Re: Router crash unplugs 1m Swedish Internet users

2003-06-24 Thread Petri Helenius

> 
> I've seen a case where a single error in the
> configuration file of a $VENDOR_1 router was accepted
> (due to an 'undocumented feature'), and this caused
> the wholesale importation of BGP routes into the IGP,
> which caused most of their $VENDOR_2 hardware to spaz
> out.  Locating the single error was a matter of hours,
> not minutes, so effectively a typo took out that ISP -
> and it's considered by most to be a relatively
> well-designed network.
> 
I have also seen a variation of this where the boxes which got flooded 
by large IGP tables run out of memory and not recovering (because there
was no memory left) after the broken router was withdrawn. Eventually
the network got fixed by restarting every box in succession.

Not sure if there are safeguards for this now or if everybody buys all their
IGP routers with 512M or more.

Pete



RE: Router crash unplugs 1m Swedish Internet users

2003-06-23 Thread Ben Buxton

> On Mon, 23 Jun 2003, Jim Deleskie wrote:
> 
> > One router and it takes there entire network off-line... 
> Maybe someone needs
> > a Intro to Networks 101 class.

#### What the task requires:
Write out the part of the router crash thread that opens with "Not sure if" and closes with "entire network off-line...", swapping "safeguards" for "protections". The lines that come next are separate material with no tie to the router crash thread.

#### Excerpted data:
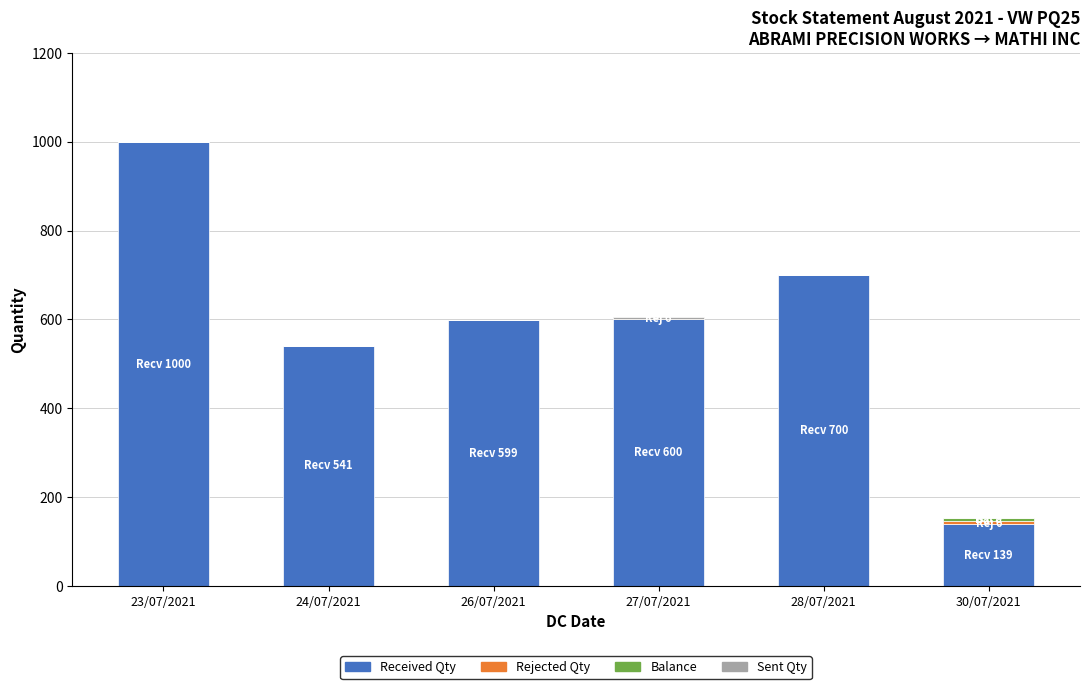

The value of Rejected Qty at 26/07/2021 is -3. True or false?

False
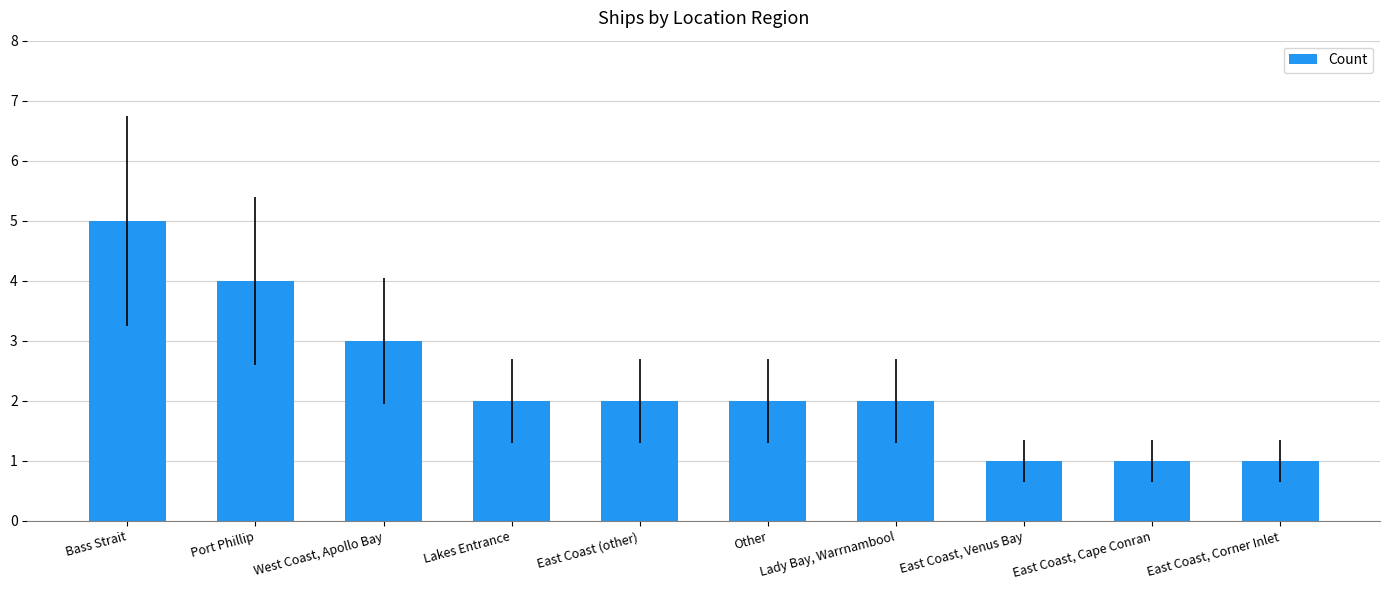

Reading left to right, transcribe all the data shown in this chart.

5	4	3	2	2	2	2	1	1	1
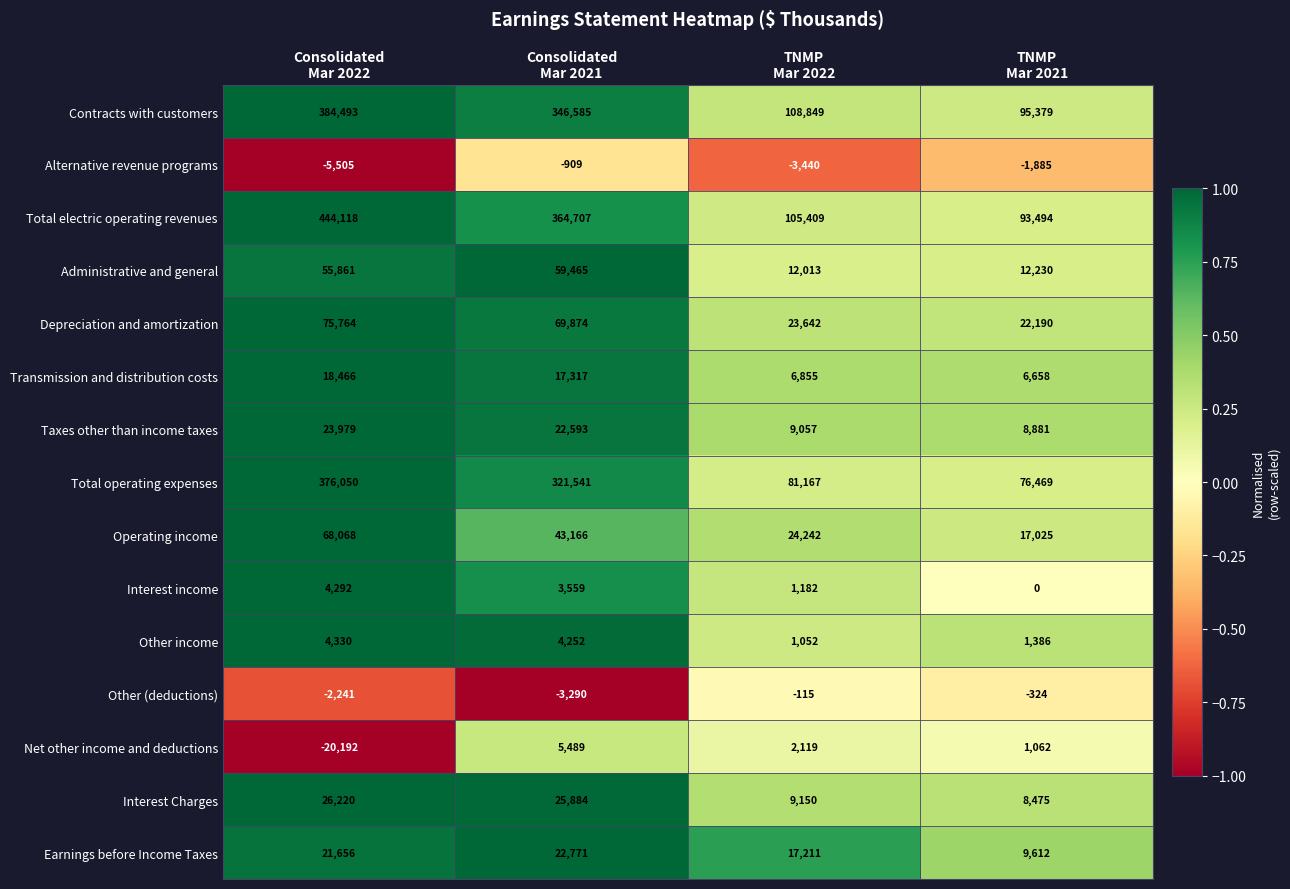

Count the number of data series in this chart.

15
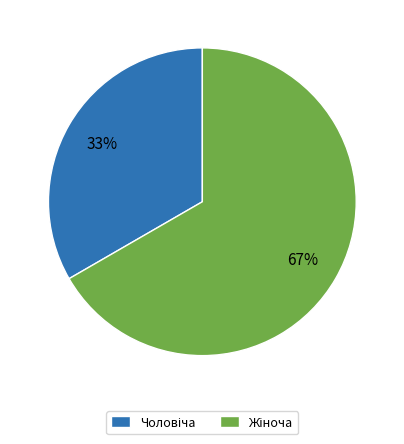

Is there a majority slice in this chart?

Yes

#### Task result:
Not sure if there are protections for this now or if everybody buys all their
IGP routers with 512M or more.

Pete



RE: Router crash unplugs 1m Swedish Internet users

2003-06-23 Thread Ben Buxton

> On Mon, 23 Jun 2003, Jim Deleskie wrote:
> 
> > One router and it takes there entire network off-line...